Data to examine Start Marker
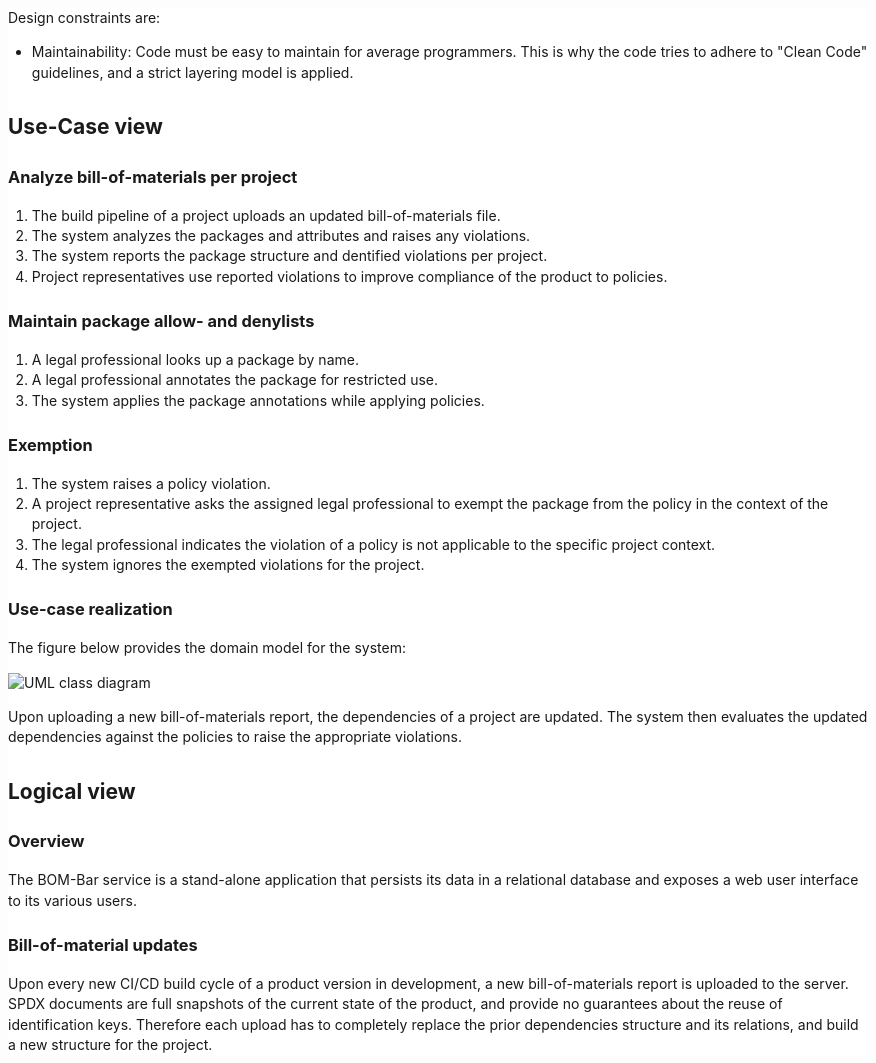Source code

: Design constraints are:

- Maintainability: Code must be easy to maintain for average programmers. This
  is why the code tries to adhere to "Clean Code" guidelines, and a strict
layering model is applied.

## Use-Case view

### Analyze bill-of-materials per project
1. The build pipeline of a project uploads an updated bill-of-materials file.
2. The system analyzes the packages and attributes and raises any violations.
3. The system reports the package structure and dentified violations per
project.
4. Project representatives use reported violations to improve compliance of the
product to policies.

### Maintain package allow- and denylists
1. A legal professional looks up a package by name.
2. A legal professional annotates the package for restricted use.
3. The system applies the package annotations while applying policies.

### Exemption
1. The system raises a policy violation.
2. A project representative asks the assigned legal professional to exempt the
package from the policy in the context of the project.
3. The legal professional indicates the violation of a policy is not applicable
to the specific project context.
4. The system ignores the exempted violations for the project.

### Use-case realization
The figure below provides the domain model for the system:

![UML class diagram](domain.png "Domain model")

Upon uploading a new bill-of-materials report, the dependencies of a project are
updated. The system then evaluates the updated dependencies against the
policies to raise the appropriate violations.

## Logical view
### Overview
The BOM-Bar service is a stand-alone application that persists its data in a
relational database and exposes a web user interface to its various users.

### Bill-of-material updates
Upon every new CI/CD build cycle of a product version in development, a new
bill-of-materials report is uploaded to the server. SPDX documents are full
snapshots of the current state of the product, and provide no guarantees about
the reuse of identification keys. Therefore each upload has to completely
replace the prior dependencies structure and its relations, and build a new
structure for the project.
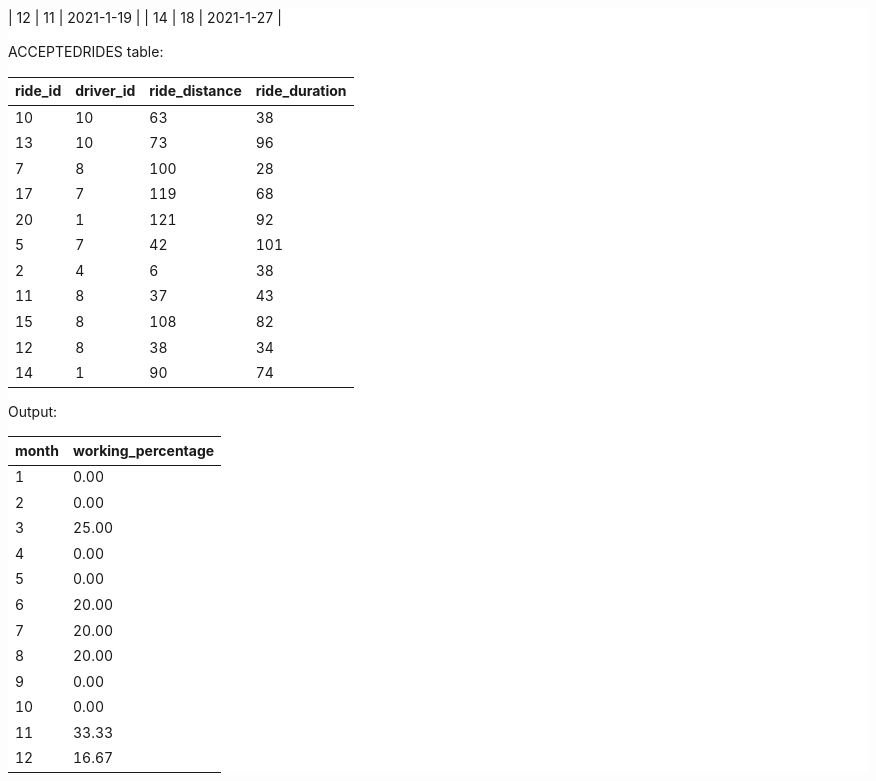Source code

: | 12      | 11      | 2021-1-19    |
| 14      | 18      | 2021-1-27    |

ACCEPTEDRIDES table:

| ride_id | driver_id | ride_distance | ride_duration |
|---------|-----------|---------------|---------------|
| 10      | 10        | 63            | 38            |
| 13      | 10        | 73            | 96            |
| 7       | 8         | 100           | 28            |
| 17      | 7         | 119           | 68            |
| 20      | 1         | 121           | 92            |
| 5       | 7         | 42            | 101           |
| 2       | 4         | 6             | 38            |
| 11      | 8         | 37            | 43            |
| 15      | 8         | 108           | 82            |
| 12      | 8         | 38            | 34            |
| 14      | 1         | 90            | 74            |

Output: 

| month | working_percentage |
|-------|--------------------|
| 1     | 0.00               |
| 2     | 0.00               |
| 3     | 25.00              |
| 4     | 0.00               |
| 5     | 0.00               |
| 6     | 20.00              |
| 7     | 20.00              |
| 8     | 20.00              |
| 9     | 0.00               |
| 10    | 0.00               |
| 11    | 33.33              |
| 12    | 16.67              |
Data to examine End Marker
**Work to be completed**.
Each line of the records above that includes the string "materials" should be counted. Report the total alone.

**Exercise answer**.
4